Synchronous redo transport requires a primary database to wait for confirmation from the standby that redo has been received and written to disk (a standby redo log file) before commit success is signaled to the application. Synchronous transport combined with the deep understanding of transaction semantics by Data Guard apply services provides a guarantee of zero data loss if the primary database suddenly fails.

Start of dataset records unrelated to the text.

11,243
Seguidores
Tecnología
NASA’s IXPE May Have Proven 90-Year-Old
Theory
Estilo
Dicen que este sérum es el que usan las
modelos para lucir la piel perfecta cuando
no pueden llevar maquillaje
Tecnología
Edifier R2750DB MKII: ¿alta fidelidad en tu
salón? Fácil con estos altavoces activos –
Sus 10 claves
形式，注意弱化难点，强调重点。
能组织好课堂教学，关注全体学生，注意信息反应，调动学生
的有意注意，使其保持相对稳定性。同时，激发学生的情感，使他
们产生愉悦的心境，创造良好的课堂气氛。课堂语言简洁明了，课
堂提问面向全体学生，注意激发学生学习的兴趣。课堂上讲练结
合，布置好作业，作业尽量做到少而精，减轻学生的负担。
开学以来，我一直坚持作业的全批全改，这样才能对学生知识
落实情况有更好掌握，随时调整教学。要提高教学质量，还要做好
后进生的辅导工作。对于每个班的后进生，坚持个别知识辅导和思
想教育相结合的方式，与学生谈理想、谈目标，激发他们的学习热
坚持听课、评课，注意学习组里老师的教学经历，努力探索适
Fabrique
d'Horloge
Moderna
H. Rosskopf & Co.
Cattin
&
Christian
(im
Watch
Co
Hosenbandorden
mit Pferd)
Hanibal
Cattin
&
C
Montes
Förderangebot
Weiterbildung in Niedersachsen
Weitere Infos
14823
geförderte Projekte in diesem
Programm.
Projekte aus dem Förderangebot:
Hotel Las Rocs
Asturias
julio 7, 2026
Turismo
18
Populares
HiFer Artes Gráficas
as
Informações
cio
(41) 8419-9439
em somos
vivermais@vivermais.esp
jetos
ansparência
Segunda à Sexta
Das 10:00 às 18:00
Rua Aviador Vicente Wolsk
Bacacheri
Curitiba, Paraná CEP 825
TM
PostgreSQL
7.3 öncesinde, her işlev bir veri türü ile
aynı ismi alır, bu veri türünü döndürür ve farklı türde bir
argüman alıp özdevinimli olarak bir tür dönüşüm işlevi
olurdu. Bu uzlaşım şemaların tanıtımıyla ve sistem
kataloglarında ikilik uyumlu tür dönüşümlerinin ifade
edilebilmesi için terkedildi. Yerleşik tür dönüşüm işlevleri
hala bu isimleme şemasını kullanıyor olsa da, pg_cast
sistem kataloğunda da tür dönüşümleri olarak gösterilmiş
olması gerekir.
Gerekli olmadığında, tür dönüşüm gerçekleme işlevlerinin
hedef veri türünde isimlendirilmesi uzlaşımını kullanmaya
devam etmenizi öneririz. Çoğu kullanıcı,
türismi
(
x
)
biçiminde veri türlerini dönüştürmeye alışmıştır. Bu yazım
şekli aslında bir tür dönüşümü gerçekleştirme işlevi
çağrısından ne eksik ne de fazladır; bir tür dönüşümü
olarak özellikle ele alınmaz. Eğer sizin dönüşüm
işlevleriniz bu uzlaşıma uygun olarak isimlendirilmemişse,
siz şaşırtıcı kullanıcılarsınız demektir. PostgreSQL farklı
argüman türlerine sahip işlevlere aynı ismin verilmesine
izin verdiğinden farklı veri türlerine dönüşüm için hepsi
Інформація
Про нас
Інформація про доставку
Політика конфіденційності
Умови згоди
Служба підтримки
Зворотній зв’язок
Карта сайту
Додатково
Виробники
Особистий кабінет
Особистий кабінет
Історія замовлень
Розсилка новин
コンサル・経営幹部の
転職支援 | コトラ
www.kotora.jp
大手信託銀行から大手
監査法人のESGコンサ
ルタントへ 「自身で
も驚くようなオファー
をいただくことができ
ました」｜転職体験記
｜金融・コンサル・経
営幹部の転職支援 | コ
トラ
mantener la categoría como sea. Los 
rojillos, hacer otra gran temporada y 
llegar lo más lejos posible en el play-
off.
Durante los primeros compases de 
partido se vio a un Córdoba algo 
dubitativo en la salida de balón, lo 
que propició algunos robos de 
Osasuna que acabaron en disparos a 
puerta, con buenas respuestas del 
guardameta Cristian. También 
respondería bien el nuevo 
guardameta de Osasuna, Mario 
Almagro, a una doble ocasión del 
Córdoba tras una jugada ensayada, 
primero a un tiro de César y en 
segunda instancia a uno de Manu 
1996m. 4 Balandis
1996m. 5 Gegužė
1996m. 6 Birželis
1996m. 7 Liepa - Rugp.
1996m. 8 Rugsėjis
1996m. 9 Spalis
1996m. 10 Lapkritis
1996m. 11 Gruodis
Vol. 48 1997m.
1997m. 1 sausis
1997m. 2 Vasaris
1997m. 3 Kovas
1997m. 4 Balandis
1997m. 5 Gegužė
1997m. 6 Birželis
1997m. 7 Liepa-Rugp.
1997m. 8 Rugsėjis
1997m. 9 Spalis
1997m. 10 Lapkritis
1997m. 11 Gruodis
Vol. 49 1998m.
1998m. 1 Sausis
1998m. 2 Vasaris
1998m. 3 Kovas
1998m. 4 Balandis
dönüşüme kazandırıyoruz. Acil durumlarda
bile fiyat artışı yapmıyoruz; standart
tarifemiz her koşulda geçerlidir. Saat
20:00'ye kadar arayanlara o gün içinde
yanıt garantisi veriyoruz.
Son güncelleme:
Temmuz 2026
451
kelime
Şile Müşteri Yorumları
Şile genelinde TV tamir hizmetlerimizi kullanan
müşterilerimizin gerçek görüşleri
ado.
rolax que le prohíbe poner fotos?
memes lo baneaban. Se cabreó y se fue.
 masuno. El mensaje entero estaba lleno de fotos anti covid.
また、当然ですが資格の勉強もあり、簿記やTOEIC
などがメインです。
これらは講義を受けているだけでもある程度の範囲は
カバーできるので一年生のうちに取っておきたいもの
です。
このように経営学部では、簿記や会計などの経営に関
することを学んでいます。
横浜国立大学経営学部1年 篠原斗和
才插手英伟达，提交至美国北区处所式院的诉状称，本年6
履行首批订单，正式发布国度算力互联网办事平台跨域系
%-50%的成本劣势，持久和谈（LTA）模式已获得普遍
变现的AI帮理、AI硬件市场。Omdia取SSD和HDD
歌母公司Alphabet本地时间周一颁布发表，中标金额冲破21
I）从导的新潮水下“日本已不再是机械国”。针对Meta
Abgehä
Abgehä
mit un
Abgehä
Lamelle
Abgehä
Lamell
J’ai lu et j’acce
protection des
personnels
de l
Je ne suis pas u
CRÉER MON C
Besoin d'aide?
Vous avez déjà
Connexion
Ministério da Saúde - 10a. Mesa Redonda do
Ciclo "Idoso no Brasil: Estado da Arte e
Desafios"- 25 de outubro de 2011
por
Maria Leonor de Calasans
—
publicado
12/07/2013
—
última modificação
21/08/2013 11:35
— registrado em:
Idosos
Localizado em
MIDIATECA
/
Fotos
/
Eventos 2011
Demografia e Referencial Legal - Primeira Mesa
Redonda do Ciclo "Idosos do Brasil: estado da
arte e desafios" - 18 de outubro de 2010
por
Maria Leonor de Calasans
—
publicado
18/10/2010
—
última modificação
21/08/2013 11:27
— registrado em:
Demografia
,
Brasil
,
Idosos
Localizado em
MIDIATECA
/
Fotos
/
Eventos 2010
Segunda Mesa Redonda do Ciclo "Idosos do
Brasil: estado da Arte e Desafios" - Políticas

Although there is no physical limit to the distance between primary and standby sites, there is a practical limit to the distance that can be supported. As distance increases, the amount of time that the primary must wait to receive standby acknowledgement also increases, directly impacting application response time and throughput. There are two new synchronous transport options available in Oracle Database 12c designed to address this performance concern:

Fast Sync provides an easy way of improving performance in synchronous zero data loss configurations. Fast Sync allows a standby to acknowledge the primary database as soon as it receives redo in memory, without waiting for disk I/O to a standby redo log file. This reduces the impact of synchronous transport on primary database performance by shortening the total round-trip time between primary and standby. Fast Sync can introduce a very small exposure to data loss should simultaneous failures impact both primary and standby databases before the standby I/O completes. The time interval, however, is so brief (both failures must occur within milliseconds of each other) and the circumstances so unique that there is a very low likelihood that this would occur. Fast Sync is included with Data Guard

Far Sync enables a zero data loss failover to a remote standby database even if it is located thousands of miles away, without affecting primary database performance or materially increasing cost or complexity. Far Sync is included with Active Data Guard (see the Active Data Guard section of this paper for more details).

Asynchronous redo transport avoids any impact to primary database performance by acknowledging commit success to the application as soon as the local log-file write is complete; it never waits for the standby database to acknowledge receipt. This performance benefit comes with the potential for a small amount of data loss because can be no guarantee that at any moment in time all redo for committed transactions has been received by the standby.